I once read a book by Gwyn Thomas called The World Cannot Hear You. I can’t for the life of me remember much about it (except that I loved it), but the title has always lurked in my mind. It seemed to me to epitomise the writer’s (or writers’) tragedy. You write, or read, these wonderful books, somebody reads them, or maybe not, and then they are gone. I used to drone on about Gerald Kersh, whom I thought was fantastic. Nobody else had ever heard of him, which I bitterly resented, more on his behalf than my own. Before and during World WarII he was enormous. And now…?
But sometimes, out of the blue, things get jogged. My phone rang not so long ago, and I was asked to take part in a Radio 4 programme about the writers considered to be in the van of the “new realism” in children’s books. My Mate Shofiq was mentioned, and Albeson and the Germans. Good God, I thought - I wrote them! And suddenly remembered being rung up by the headmaster of a school in Peckham to cancel my invitation to appear as keynote speaker in a conference on “Realism in Children’s Literature.” The teachers had had a vote, he told me, and had banned me from his school. My brand of realism was too realistic for them, as their brand of democracy was possibly too weird for me. My Mate Shofiq, the archetypal anti-racist book, was deemed to be racist because it dared to use the reality of racism among the young, rather than pretending it was just something not worth worrying about too much because only naughty persons did it. In this case, even if they’d wanted to, that small part of the Peckham world could not hear me, and that was that.
I agreed to take part in the radio programme, and took the train to London for the interview. It’s nice to visit the beating heart of democracy once in a while. I actually joined a meeting in the Houses of Parliament discussing the proposition that Britain should stop recruiting child soldiers. (We alone of Europe drag them in at 16, when we deem them mature enough to know exactly why they want to risk their lives for oil.) I was actually flying false colours, having published a filthy and appalling book about the army, called The Skinback Fusiliers, under the pen-name Unknown Soldier for personal reasons that no longer apply. It’s 86p on Kindle http://amzn.to/dPaeCb, but don’t show it to your auntie or the servants. It was a fun meeting, and I was actually able to tell Patrick Mercer, MP, that he was talking bollocks (as reported in the Guardian diary.)
Perhaps I'd better qualify that "filthy and appalling" tag. In fact, Michael Rosen called it "daring, immediate, painful, powerful." Frank Cottrell Boyce wrote: "gave me a feeling of inescapable immediacy. It's so vivid and the prose is so urgent and gripping. Envious. Bloody fantastic." Melvin Burgess wrote: "Next time you see an ad suggesting the armed forces are like some kind of adventure playground for men, think again." Naturally enough (!) my agent couldn't get a publisher to touch it with a bargepole.

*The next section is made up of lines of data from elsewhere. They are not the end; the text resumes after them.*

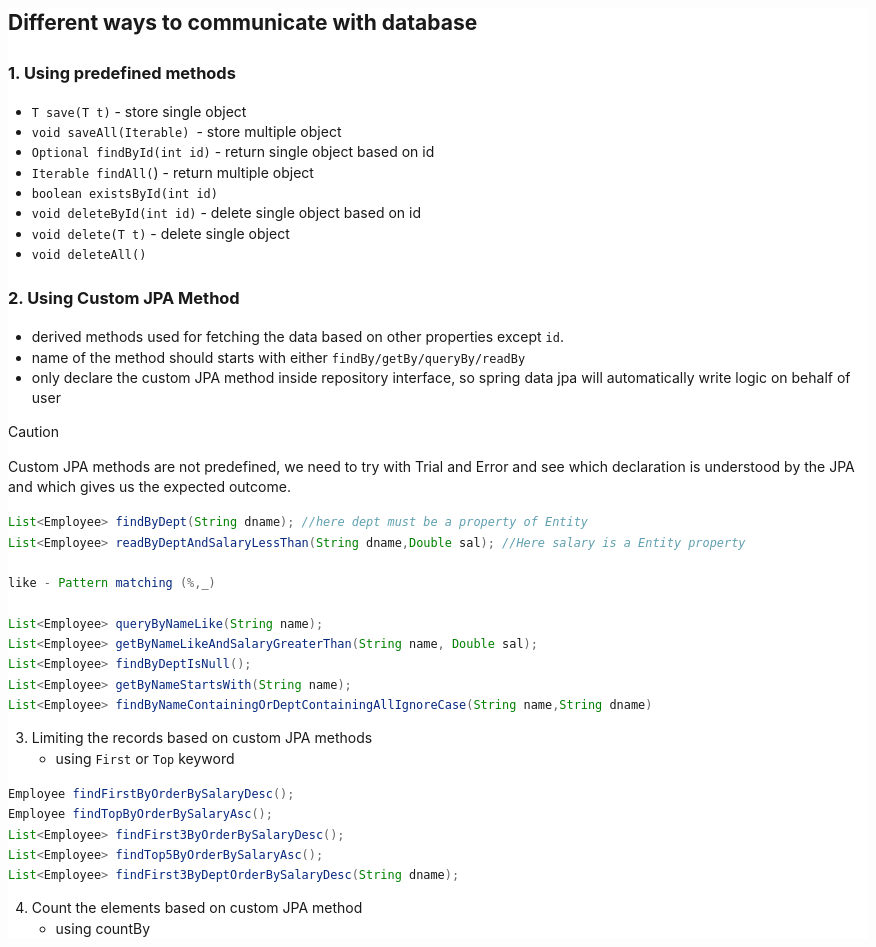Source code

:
 ```java
```


## Different ways to communicate with database

### 1. Using predefined methods
 - `T save(T t)` - store single object 
 - `void saveAll(Iterable) `- store multiple object
 - `Optional findById(int id)` - return single object based on id
 - `Iterable findAll(`) - return multiple object
 - `boolean existsById(int id)`
 - `void deleteById(int id)` - delete single object based on id
 - `void delete(T t)` - delete single object
 - `void deleteAll()`

### 2. Using Custom JPA Method 
 - derived methods used for fetching the data based on other properties except `id`.
 - name of the method should starts with either `findBy/getBy/queryBy/readBy`
 - only declare the custom JPA method inside repository interface, so spring data jpa will automatically write logic on behalf of user


>[!CAUTION]
>Custom JPA methods are not predefined, we need to try with Trial and Error and see which declaration is understood by the JPA and which gives us the expected outcome.


```java
List<Employee> findByDept(String dname); //here dept must be a property of Entity
List<Employee> readByDeptAndSalaryLessThan(String dname,Double sal); //Here salary is a Entity property

like - Pattern matching (%,_)

List<Employee> queryByNameLike(String name);
List<Employee> getByNameLikeAndSalaryGreaterThan(String name, Double sal);
List<Employee> findByDeptIsNull();
List<Employee> getByNameStartsWith(String name);
List<Employee> findByNameContainingOrDeptContainingAllIgnoreCase(String name,String dname)
```

3. Limiting the records based on custom JPA methods 
	- using `First` or `Top` keyword

```java
Employee findFirstByOrderBySalaryDesc();
Employee findTopByOrderBySalaryAsc();
List<Employee> findFirst3ByOrderBySalaryDesc();
List<Employee> findTop5ByOrderBySalaryAsc();
List<Employee> findFirst3ByDeptOrderBySalaryDesc(String dname);
```

4. Count the elements based on custom JPA method
   - using countBy 
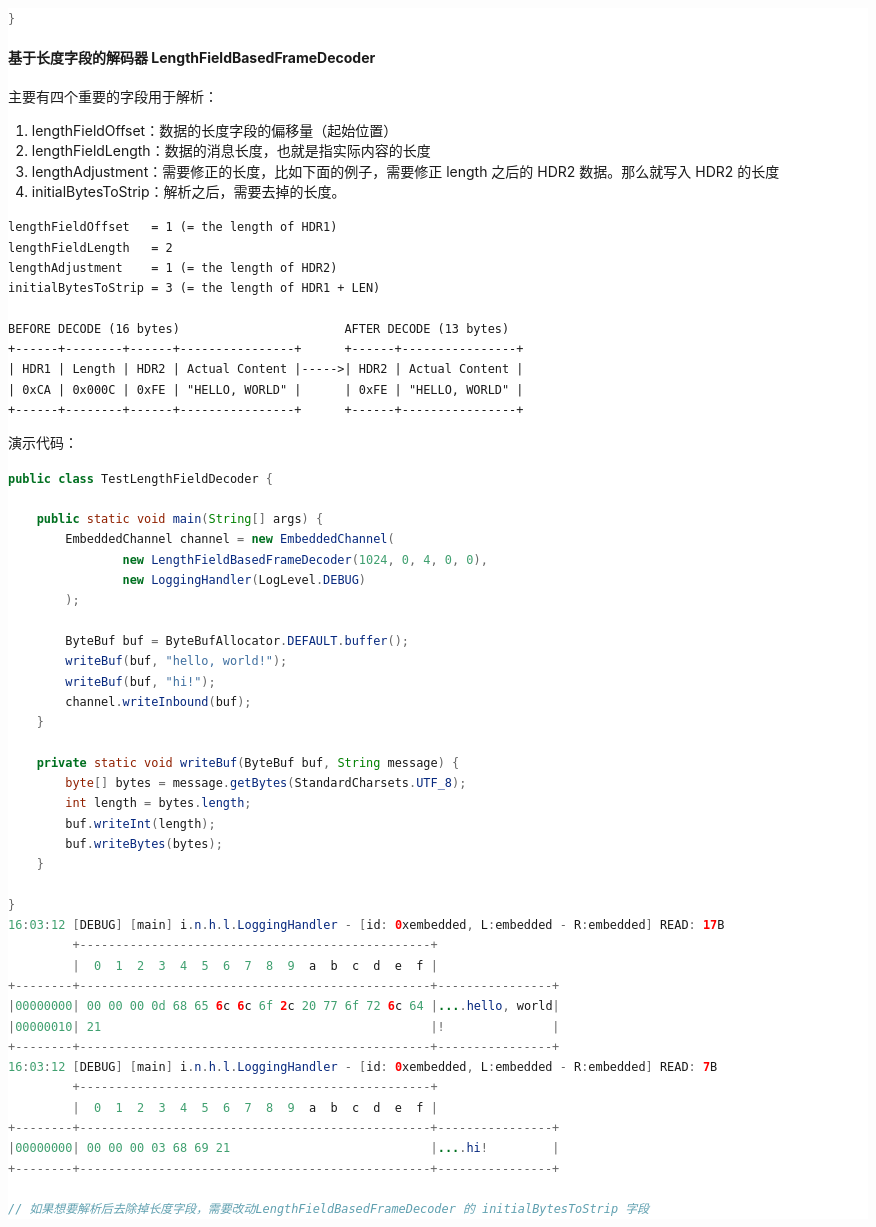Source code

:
 ```java
}
```

#### 基于长度字段的解码器 LengthFieldBasedFrameDecoder

主要有四个重要的字段用于解析：

1. lengthFieldOffset：数据的长度字段的偏移量（起始位置）
2. lengthFieldLength：数据的消息长度，也就是指实际内容的长度
3. lengthAdjustment：需要修正的长度，比如下面的例子，需要修正 length 之后的 HDR2 数据。那么就写入 HDR2 的长度
4. initialBytesToStrip：解析之后，需要去掉的长度。

```
lengthFieldOffset   = 1 (= the length of HDR1)
lengthFieldLength   = 2
lengthAdjustment    = 1 (= the length of HDR2)
initialBytesToStrip = 3 (= the length of HDR1 + LEN)

BEFORE DECODE (16 bytes)                       AFTER DECODE (13 bytes)
+------+--------+------+----------------+      +------+----------------+
| HDR1 | Length | HDR2 | Actual Content |----->| HDR2 | Actual Content |
| 0xCA | 0x000C | 0xFE | "HELLO, WORLD" |      | 0xFE | "HELLO, WORLD" |
+------+--------+------+----------------+      +------+----------------+
```

演示代码：

```java
public class TestLengthFieldDecoder {

	public static void main(String[] args) {
		EmbeddedChannel channel = new EmbeddedChannel(
				new LengthFieldBasedFrameDecoder(1024, 0, 4, 0, 0),
				new LoggingHandler(LogLevel.DEBUG)
		);

		ByteBuf buf = ByteBufAllocator.DEFAULT.buffer();
		writeBuf(buf, "hello, world!");
		writeBuf(buf, "hi!");
		channel.writeInbound(buf);
	}

	private static void writeBuf(ByteBuf buf, String message) {
		byte[] bytes = message.getBytes(StandardCharsets.UTF_8);
		int length = bytes.length;
		buf.writeInt(length);
		buf.writeBytes(bytes);
	}

}
16:03:12 [DEBUG] [main] i.n.h.l.LoggingHandler - [id: 0xembedded, L:embedded - R:embedded] READ: 17B
         +-------------------------------------------------+
         |  0  1  2  3  4  5  6  7  8  9  a  b  c  d  e  f |
+--------+-------------------------------------------------+----------------+
|00000000| 00 00 00 0d 68 65 6c 6c 6f 2c 20 77 6f 72 6c 64 |....hello, world|
|00000010| 21                                              |!               |
+--------+-------------------------------------------------+----------------+
16:03:12 [DEBUG] [main] i.n.h.l.LoggingHandler - [id: 0xembedded, L:embedded - R:embedded] READ: 7B
         +-------------------------------------------------+
         |  0  1  2  3  4  5  6  7  8  9  a  b  c  d  e  f |
+--------+-------------------------------------------------+----------------+
|00000000| 00 00 00 03 68 69 21                            |....hi!         |
+--------+-------------------------------------------------+----------------+
 
// 如果想要解析后去除掉长度字段，需要改动LengthFieldBasedFrameDecoder 的 initialBytesToStrip 字段
```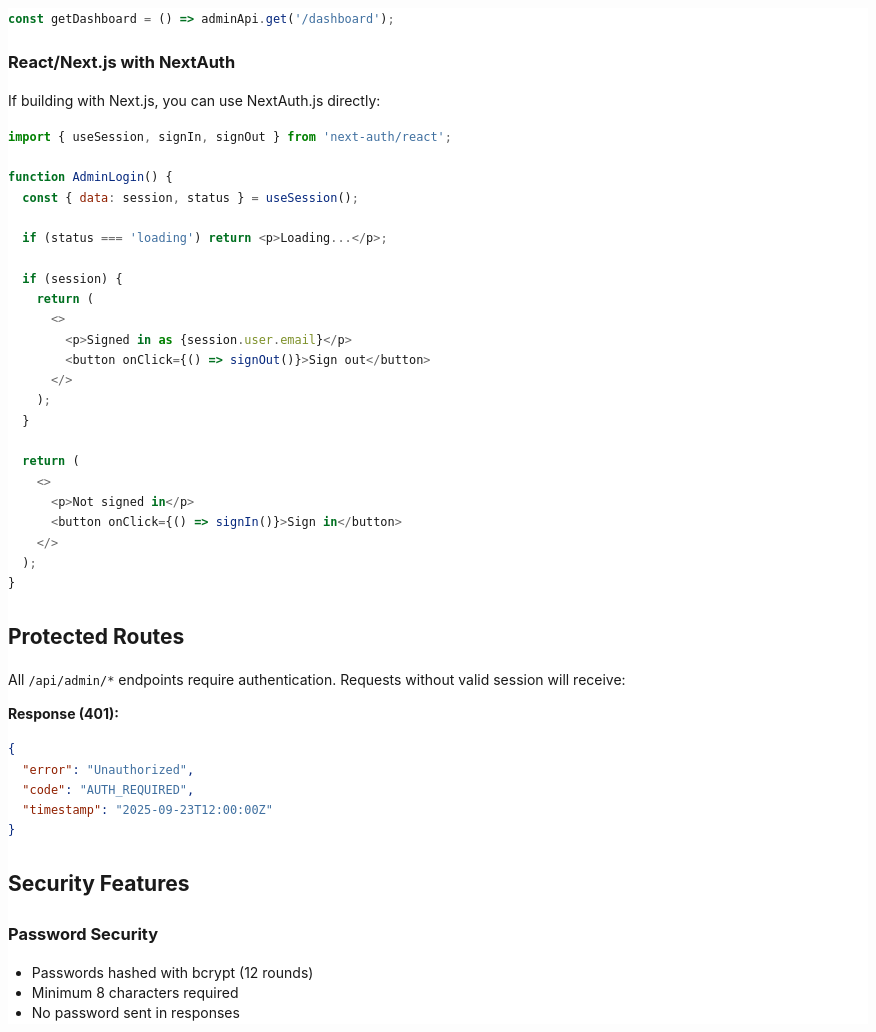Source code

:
```javascript
const getDashboard = () => adminApi.get('/dashboard');
```

### React/Next.js with NextAuth

If building with Next.js, you can use NextAuth.js directly:

```javascript
import { useSession, signIn, signOut } from 'next-auth/react';

function AdminLogin() {
  const { data: session, status } = useSession();
  
  if (status === 'loading') return <p>Loading...</p>;
  
  if (session) {
    return (
      <>
        <p>Signed in as {session.user.email}</p>
        <button onClick={() => signOut()}>Sign out</button>
      </>
    );
  }
  
  return (
    <>
      <p>Not signed in</p>
      <button onClick={() => signIn()}>Sign in</button>
    </>
  );
}
```

## Protected Routes

All `/api/admin/*` endpoints require authentication. Requests without valid session will receive:

**Response (401):**
```json
{
  "error": "Unauthorized", 
  "code": "AUTH_REQUIRED",
  "timestamp": "2025-09-23T12:00:00Z"
}
```

## Security Features

### Password Security
- Passwords hashed with bcrypt (12 rounds)
- Minimum 8 characters required
- No password sent in responses
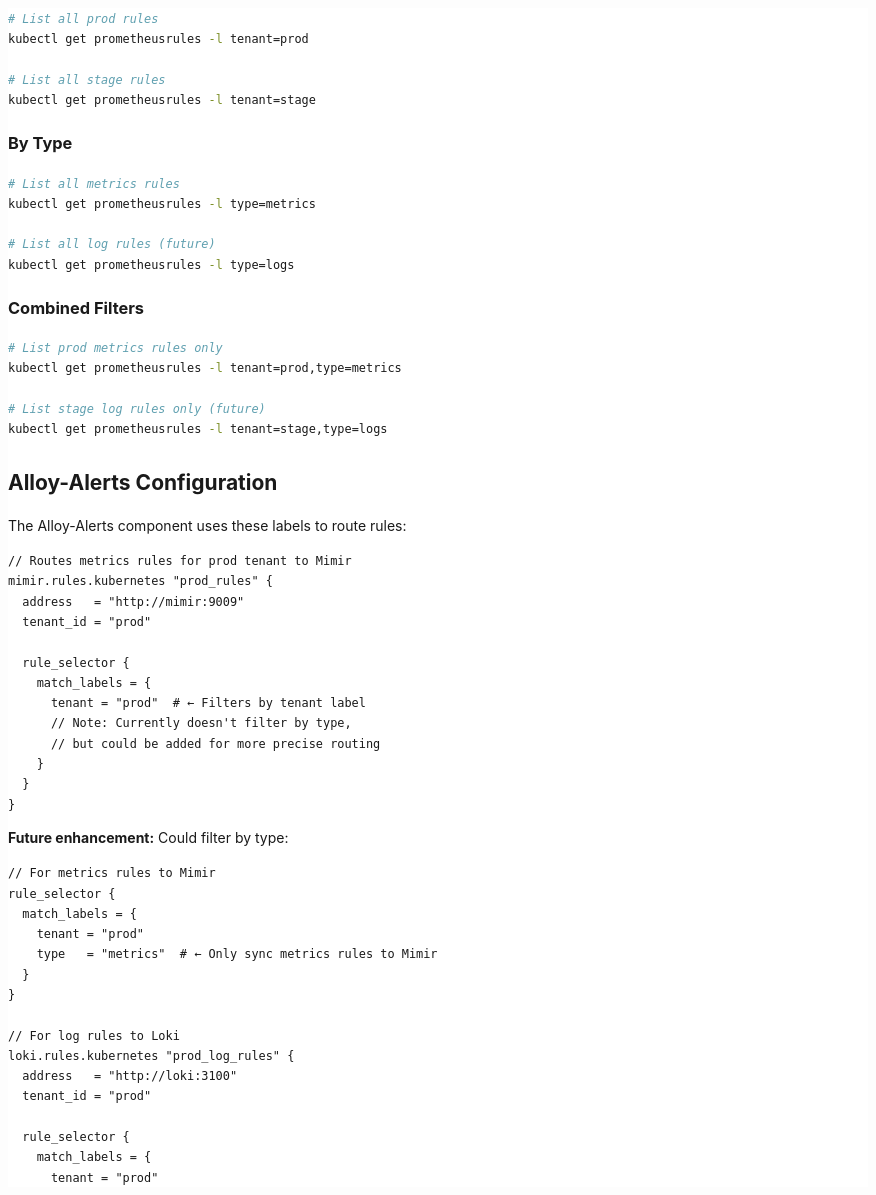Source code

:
 ```bash
# List all prod rules
kubectl get prometheusrules -l tenant=prod

# List all stage rules
kubectl get prometheusrules -l tenant=stage
```

### By Type

```bash
# List all metrics rules
kubectl get prometheusrules -l type=metrics

# List all log rules (future)
kubectl get prometheusrules -l type=logs
```

### Combined Filters

```bash
# List prod metrics rules only
kubectl get prometheusrules -l tenant=prod,type=metrics

# List stage log rules only (future)
kubectl get prometheusrules -l tenant=stage,type=logs
```

## Alloy-Alerts Configuration

The Alloy-Alerts component uses these labels to route rules:

```hcl
// Routes metrics rules for prod tenant to Mimir
mimir.rules.kubernetes "prod_rules" {
  address   = "http://mimir:9009"
  tenant_id = "prod"

  rule_selector {
    match_labels = {
      tenant = "prod"  # ← Filters by tenant label
      // Note: Currently doesn't filter by type,
      // but could be added for more precise routing
    }
  }
}
```

**Future enhancement:** Could filter by type:

```hcl
// For metrics rules to Mimir
rule_selector {
  match_labels = {
    tenant = "prod"
    type   = "metrics"  # ← Only sync metrics rules to Mimir
  }
}

// For log rules to Loki
loki.rules.kubernetes "prod_log_rules" {
  address   = "http://loki:3100"
  tenant_id = "prod"

  rule_selector {
    match_labels = {
      tenant = "prod"
```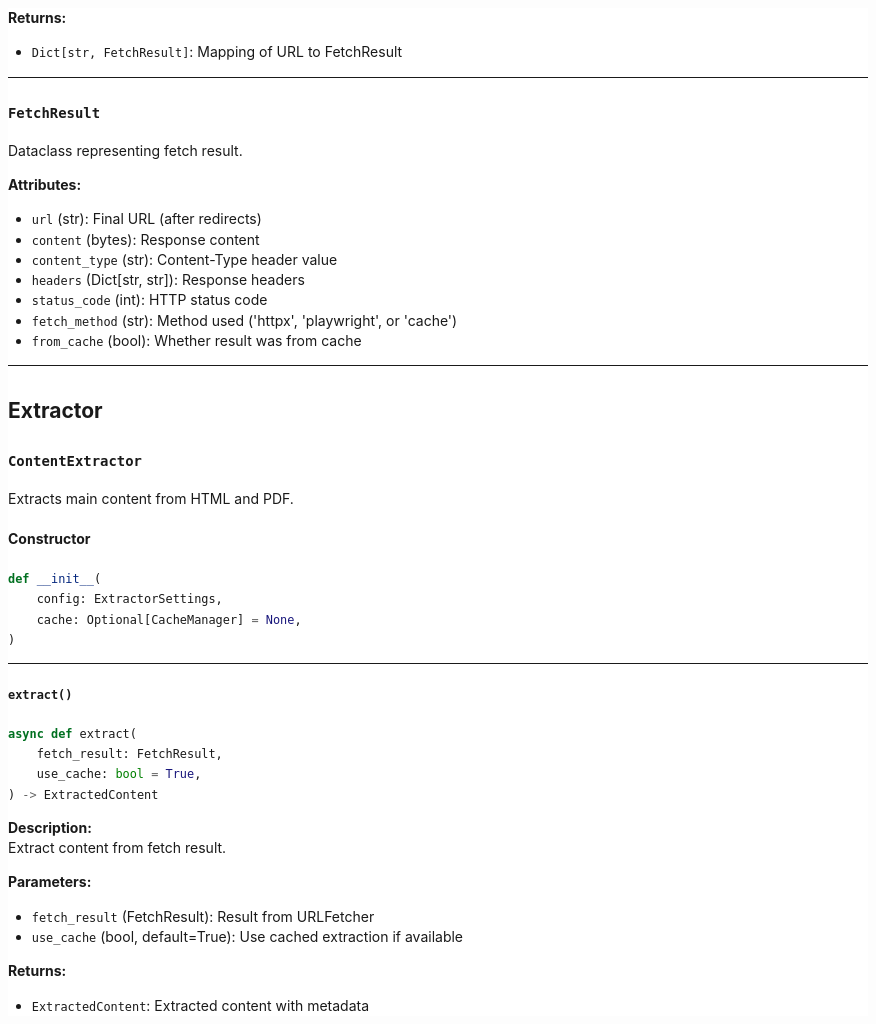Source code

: **Returns:**
- `Dict[str, FetchResult]`: Mapping of URL to FetchResult

---

### `FetchResult`

Dataclass representing fetch result.

**Attributes:**
- `url` (str): Final URL (after redirects)
- `content` (bytes): Response content
- `content_type` (str): Content-Type header value
- `headers` (Dict[str, str]): Response headers
- `status_code` (int): HTTP status code
- `fetch_method` (str): Method used ('httpx', 'playwright', or 'cache')
- `from_cache` (bool): Whether result was from cache

---

## Extractor

### `ContentExtractor`

Extracts main content from HTML and PDF.

#### Constructor

```python
def __init__(
    config: ExtractorSettings,
    cache: Optional[CacheManager] = None,
)
```

---

#### `extract()`

```python
async def extract(
    fetch_result: FetchResult,
    use_cache: bool = True,
) -> ExtractedContent
```

**Description:**  
Extract content from fetch result.

**Parameters:**
- `fetch_result` (FetchResult): Result from URLFetcher
- `use_cache` (bool, default=True): Use cached extraction if available

**Returns:**
- `ExtractedContent`: Extracted content with metadata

The radio show, Comp Lit, was aired on September 8, and it was nice to hear that some of my old muckers, like Gene Kemp, Bob Leeson et al were still up and punching. But the process had set me thinking about getting the unheard heard. Skinback Fusiliers had been serialized for ten weeks on the OpenDemocracy website, people had put me wise to things like ebooks, and as one of my sons has the expertise, the die was cast. My Mate Shofiq and Albeson went up on Smashwords the day of the broadcast, with simple but effective high-speed covers he cooked up, and others are in the pipeline. All suitable for every known e-reader, so I'm assured.
Not just reprints, either. I’ve already written one to go up very soon – Dracula Lives – and I’m working on more. A big dirty thriller about the coming explosion in Britain's prisons, and a comedy kids' or two in case I'm getting morbid. A couple of friends are coming in from time to time, under the banner Skinback Books. Friends – I am a virtual publisher! My expert son, incidentally, who has a master's degree in technology and is currently unemployed (thank you Dave; and no, you're right, he didn't go to Eton) has helped several people with their electronic publishing, at far lower costs than they would have paid professionally. If you're interested, he can be contacted through me.
I don’t believe in fairies, though, and I’m quite prepared to find that nothing happens at all, just like in proper publishing. Maybe there are fairies, though, or even angels. The last known burning of a woman who was deemed "away with the fairies" in Ireland was, after all, as late as the early years of the twentieth century. Another book I'll be writing soon! In the meantime, I'm throwing caution to the winds, and putting out everything at 86p. Anything, as my old father used to have it, is better than boredom.